Mas o que mais me intrigava era a única diferença entre nós dois. Sim, porque um dia descobri, com pasmo, que enquanto eu levantava a perna esquerda, ele levantava a direita; enquanto eu coçava a orelha direita, ele coçava a esquerda. Reparando bem, descobria outras diferenças. O escudo da escola, por exemplo, que eu trazia colado no bolsinho esquerdo do uniforme, na blusa dele era no direito.
Para testar, coloco a mão direita espalmada sobre o espelho. Como era de esperar, ele ao mesmo tempo vem com a sua mão esquerda, encostando-a na minha. Sorrio para ele e ele para mim.
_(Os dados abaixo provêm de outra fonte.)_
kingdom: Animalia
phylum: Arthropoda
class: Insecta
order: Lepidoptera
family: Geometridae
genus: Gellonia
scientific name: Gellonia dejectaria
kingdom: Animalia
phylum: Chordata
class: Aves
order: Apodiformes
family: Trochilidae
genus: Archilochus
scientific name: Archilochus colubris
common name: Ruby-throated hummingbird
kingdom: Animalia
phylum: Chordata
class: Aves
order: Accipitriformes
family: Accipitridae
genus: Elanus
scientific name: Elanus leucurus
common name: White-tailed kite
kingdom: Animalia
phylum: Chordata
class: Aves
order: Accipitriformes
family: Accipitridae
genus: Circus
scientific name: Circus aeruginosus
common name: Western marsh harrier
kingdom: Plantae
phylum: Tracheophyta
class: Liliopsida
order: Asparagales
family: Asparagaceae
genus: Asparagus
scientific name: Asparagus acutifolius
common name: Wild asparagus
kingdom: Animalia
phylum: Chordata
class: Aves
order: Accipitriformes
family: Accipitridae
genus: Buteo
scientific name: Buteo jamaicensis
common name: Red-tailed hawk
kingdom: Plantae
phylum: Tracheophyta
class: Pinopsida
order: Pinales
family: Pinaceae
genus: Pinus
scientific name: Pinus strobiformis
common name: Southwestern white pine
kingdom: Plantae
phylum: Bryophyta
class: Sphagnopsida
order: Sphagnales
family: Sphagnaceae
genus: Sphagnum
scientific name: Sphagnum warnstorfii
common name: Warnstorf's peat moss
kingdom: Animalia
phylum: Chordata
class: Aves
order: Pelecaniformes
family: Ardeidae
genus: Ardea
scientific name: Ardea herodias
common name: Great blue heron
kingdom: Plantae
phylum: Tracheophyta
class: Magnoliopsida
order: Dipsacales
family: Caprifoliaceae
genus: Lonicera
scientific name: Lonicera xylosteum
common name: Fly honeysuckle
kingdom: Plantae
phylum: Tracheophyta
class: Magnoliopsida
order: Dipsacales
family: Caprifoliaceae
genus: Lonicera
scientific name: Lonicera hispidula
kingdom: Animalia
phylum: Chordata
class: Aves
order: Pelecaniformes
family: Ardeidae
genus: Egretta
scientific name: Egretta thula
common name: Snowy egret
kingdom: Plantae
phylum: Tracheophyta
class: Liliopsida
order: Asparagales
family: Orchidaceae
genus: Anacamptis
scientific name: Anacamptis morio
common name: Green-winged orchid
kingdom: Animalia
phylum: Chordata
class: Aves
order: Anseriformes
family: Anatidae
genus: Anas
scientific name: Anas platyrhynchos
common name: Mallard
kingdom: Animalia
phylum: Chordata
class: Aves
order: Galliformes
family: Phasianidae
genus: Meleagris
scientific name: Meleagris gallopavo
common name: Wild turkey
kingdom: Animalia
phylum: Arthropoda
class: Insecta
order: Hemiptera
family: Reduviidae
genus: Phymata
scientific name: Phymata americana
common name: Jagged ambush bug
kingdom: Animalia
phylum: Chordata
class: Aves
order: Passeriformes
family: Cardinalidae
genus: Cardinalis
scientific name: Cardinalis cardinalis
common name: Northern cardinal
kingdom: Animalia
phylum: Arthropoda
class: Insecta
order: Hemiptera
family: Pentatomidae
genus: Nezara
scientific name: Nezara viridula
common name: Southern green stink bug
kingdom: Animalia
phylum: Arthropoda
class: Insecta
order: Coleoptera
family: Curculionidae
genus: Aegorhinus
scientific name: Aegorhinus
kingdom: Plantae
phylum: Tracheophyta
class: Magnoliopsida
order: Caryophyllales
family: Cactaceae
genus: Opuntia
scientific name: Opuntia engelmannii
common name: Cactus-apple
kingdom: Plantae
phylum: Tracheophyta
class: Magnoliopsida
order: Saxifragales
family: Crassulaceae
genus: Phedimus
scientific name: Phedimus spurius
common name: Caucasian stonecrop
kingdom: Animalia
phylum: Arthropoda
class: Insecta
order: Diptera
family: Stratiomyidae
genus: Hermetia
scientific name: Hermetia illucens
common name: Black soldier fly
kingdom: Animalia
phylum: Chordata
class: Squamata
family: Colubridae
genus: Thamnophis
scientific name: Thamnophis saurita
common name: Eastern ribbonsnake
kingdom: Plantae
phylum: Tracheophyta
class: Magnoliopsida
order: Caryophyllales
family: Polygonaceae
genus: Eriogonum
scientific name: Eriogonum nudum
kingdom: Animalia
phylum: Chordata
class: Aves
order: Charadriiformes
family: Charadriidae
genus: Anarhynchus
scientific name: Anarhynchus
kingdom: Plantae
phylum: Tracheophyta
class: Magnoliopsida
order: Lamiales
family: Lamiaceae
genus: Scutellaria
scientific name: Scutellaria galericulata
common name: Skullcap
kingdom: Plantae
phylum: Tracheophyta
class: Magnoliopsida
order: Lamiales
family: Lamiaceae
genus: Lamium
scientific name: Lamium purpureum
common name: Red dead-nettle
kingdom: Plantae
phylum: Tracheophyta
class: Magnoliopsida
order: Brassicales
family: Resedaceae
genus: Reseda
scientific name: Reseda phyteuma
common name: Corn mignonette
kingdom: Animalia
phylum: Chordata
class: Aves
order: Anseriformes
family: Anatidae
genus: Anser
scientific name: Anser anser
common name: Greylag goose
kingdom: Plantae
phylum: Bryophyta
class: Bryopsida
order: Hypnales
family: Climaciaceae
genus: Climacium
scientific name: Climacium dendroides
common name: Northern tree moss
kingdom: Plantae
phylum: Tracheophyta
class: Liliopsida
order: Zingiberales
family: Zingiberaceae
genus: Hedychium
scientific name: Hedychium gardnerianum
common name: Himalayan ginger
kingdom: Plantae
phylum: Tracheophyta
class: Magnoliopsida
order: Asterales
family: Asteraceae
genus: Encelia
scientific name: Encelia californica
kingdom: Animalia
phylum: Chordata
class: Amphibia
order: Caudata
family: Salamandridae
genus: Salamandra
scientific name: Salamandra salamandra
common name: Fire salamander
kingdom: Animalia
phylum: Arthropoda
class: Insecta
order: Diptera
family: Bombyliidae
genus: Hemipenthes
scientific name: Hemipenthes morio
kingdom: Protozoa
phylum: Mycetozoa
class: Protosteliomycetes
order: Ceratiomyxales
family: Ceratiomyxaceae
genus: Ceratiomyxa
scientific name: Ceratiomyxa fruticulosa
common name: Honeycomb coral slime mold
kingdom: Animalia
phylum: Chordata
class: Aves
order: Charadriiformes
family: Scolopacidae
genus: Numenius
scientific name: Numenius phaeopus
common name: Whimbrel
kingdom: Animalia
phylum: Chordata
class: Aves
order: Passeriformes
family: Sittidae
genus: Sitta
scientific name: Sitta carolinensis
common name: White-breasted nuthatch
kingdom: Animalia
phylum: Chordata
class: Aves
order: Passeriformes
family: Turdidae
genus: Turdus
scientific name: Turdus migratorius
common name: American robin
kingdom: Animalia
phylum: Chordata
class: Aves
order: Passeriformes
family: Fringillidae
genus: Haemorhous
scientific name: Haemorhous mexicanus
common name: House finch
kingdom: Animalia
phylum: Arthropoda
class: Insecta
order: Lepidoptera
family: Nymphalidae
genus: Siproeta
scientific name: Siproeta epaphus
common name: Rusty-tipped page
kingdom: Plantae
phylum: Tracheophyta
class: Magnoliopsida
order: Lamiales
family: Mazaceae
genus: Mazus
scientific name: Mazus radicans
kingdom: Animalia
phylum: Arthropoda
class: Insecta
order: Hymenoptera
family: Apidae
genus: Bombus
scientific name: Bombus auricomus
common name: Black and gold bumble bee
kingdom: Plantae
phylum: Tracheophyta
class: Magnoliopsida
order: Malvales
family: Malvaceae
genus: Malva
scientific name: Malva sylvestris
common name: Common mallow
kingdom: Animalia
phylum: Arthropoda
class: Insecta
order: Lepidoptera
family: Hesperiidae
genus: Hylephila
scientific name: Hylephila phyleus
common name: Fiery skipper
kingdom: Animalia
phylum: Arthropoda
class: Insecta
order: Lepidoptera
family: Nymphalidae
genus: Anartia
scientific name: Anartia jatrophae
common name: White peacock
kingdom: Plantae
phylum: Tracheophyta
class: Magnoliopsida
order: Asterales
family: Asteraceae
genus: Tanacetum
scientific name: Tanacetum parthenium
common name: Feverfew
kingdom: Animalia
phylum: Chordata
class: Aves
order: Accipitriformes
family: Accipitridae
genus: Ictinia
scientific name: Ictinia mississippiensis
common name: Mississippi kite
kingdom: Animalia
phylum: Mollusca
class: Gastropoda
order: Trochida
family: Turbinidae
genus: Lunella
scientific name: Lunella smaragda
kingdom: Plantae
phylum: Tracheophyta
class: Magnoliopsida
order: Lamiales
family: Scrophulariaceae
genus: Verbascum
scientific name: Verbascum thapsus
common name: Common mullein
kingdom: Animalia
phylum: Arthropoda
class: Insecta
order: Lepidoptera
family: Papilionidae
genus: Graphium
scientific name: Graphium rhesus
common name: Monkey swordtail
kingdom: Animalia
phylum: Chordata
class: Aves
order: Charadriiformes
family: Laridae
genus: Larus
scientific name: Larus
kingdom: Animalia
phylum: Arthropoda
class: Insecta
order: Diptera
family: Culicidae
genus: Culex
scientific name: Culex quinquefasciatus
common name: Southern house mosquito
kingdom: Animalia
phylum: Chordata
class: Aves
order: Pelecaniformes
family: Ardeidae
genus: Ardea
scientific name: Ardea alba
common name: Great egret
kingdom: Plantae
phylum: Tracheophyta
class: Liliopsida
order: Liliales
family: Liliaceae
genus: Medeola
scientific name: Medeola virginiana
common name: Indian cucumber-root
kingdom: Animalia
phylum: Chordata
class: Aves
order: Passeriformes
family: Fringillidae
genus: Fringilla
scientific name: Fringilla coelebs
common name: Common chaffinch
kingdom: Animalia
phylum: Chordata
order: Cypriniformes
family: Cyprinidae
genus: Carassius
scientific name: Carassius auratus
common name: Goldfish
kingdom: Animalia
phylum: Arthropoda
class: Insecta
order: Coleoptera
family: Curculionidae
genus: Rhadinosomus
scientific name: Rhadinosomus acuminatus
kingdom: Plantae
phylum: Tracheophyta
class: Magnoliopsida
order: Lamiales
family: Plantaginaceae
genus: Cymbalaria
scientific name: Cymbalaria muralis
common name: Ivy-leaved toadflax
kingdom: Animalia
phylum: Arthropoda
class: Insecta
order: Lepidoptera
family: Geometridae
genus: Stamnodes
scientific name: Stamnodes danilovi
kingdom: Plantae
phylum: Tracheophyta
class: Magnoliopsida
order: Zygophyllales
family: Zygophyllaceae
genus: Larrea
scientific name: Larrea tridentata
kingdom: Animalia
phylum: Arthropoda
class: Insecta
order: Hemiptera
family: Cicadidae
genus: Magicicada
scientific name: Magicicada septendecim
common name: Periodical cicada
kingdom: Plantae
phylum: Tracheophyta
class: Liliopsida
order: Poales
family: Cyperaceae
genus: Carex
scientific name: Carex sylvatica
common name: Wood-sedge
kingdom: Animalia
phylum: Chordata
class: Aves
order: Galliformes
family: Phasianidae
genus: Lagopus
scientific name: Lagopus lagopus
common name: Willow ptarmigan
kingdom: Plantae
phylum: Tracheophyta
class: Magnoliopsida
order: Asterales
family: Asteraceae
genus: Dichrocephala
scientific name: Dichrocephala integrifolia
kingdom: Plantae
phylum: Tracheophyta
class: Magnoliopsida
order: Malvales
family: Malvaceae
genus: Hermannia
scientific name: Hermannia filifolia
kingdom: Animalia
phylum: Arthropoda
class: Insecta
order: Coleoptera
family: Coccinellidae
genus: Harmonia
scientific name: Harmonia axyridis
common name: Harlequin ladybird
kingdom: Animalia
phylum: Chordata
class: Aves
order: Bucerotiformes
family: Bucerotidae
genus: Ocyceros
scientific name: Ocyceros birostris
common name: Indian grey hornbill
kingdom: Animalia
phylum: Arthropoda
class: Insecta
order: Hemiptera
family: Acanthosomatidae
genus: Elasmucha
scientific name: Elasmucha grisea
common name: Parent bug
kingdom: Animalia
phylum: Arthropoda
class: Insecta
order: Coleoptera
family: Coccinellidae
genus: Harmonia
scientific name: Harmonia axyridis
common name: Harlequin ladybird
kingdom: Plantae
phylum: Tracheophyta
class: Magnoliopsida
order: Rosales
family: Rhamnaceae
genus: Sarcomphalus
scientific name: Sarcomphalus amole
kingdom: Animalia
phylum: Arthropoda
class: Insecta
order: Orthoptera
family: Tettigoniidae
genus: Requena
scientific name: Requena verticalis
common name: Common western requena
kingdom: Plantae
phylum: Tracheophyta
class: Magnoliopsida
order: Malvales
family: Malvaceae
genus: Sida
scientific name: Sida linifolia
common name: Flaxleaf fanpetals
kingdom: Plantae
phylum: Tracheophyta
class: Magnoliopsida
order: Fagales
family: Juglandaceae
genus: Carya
Mais do que nunca me vem a sensação de que é alguém idêntico a mim que está ali dentro do espelho, se divertindo em me imitar. Chego a ter a impressão de sentir o calor da palma da mão dele contra a minha. Fico sério, a imaginar o que aconteceria se isso fosse verdade. Quando volto a olhá-lo no rosto, vejo assombrado que ele continua a sorrir. Como, se agora estou absolutamente sério?
Um calafrio me corre pela espinha, arrepiando a pele: há alguém vivo dentro do espelho! Um outro eu, o meu duplo, realmente existe! Não é imaginação, pois ele ainda está sorrindo, e sinto o contato de sua mão na minha, seus dedos aos poucos entrelaçarem os meus.
Puxo a mão com cuidado, descolando-a do espelho. Em vez da outra mão se afastar, ela vem para fora, presa à minha. Afasto-me um passo, sempre a puxar a figura do espelho, até que ela se destaque de todo, já dentro do meu quarto, e fique à minha frente, palpável, de carne e osso, como outro menino exatamente igual a mim.
- Você também se chama Fernando? - pergunto, mal conseguindo acreditar nos meus olhos.
- Odnanref - responde ele, e era como se eu próprio tivesse falado: sua voz era igual à minha.
- Odnanref?
Sim, Odnanref. Fernando de trás para diante. Era em tudo semelhante a mim, menos em relação à direita e à esquerda, que nele eram ao contrário, sendo natural, pois, que seu nome, isto é, o meu, fosse ao contrário também. Por uma coincidência, Odnanref era o meu nome de guerra, na sociedade secreta Olho de Gato.
- Por isso mesmo - confirmou Odnanref, dando-me um tapinha nas costas e rindo, feliz: Foi você que me desencantou, adotando o meu nome. Senão eu jamais teria vindo, pois a lei do mundo dos espelhos proíbe terminantemente que a gente venha ao mundo de vocês. A menos que alguém consiga desvendar o nosso encanto. O meu era esse, e você adivinhou. Eu só estava esperando que você me puxasse, como acabou de fazer. [...]
Deslumbrado com a perspectiva de ter alguém igual a mim, como um perfeito irmão gêmeo, eu não imaginava as dificuldades que iria enfrentar. A falta de minha imagem no espelho, por exemplo, era uma delas: me criava problemas para pentear os cabelos ou escovar os dentes sem poder me ver.
Combinamos que, a partir de então, ele me substituiria quando eu quisesse, mas jamais deveríamos ser vistos juntos. Ninguém poderia desconfiar de nossa existência dupla, pois com isso se acabaria o encanto, significando o seu imediato regresso, para todo o sempre, ao interior do espelho.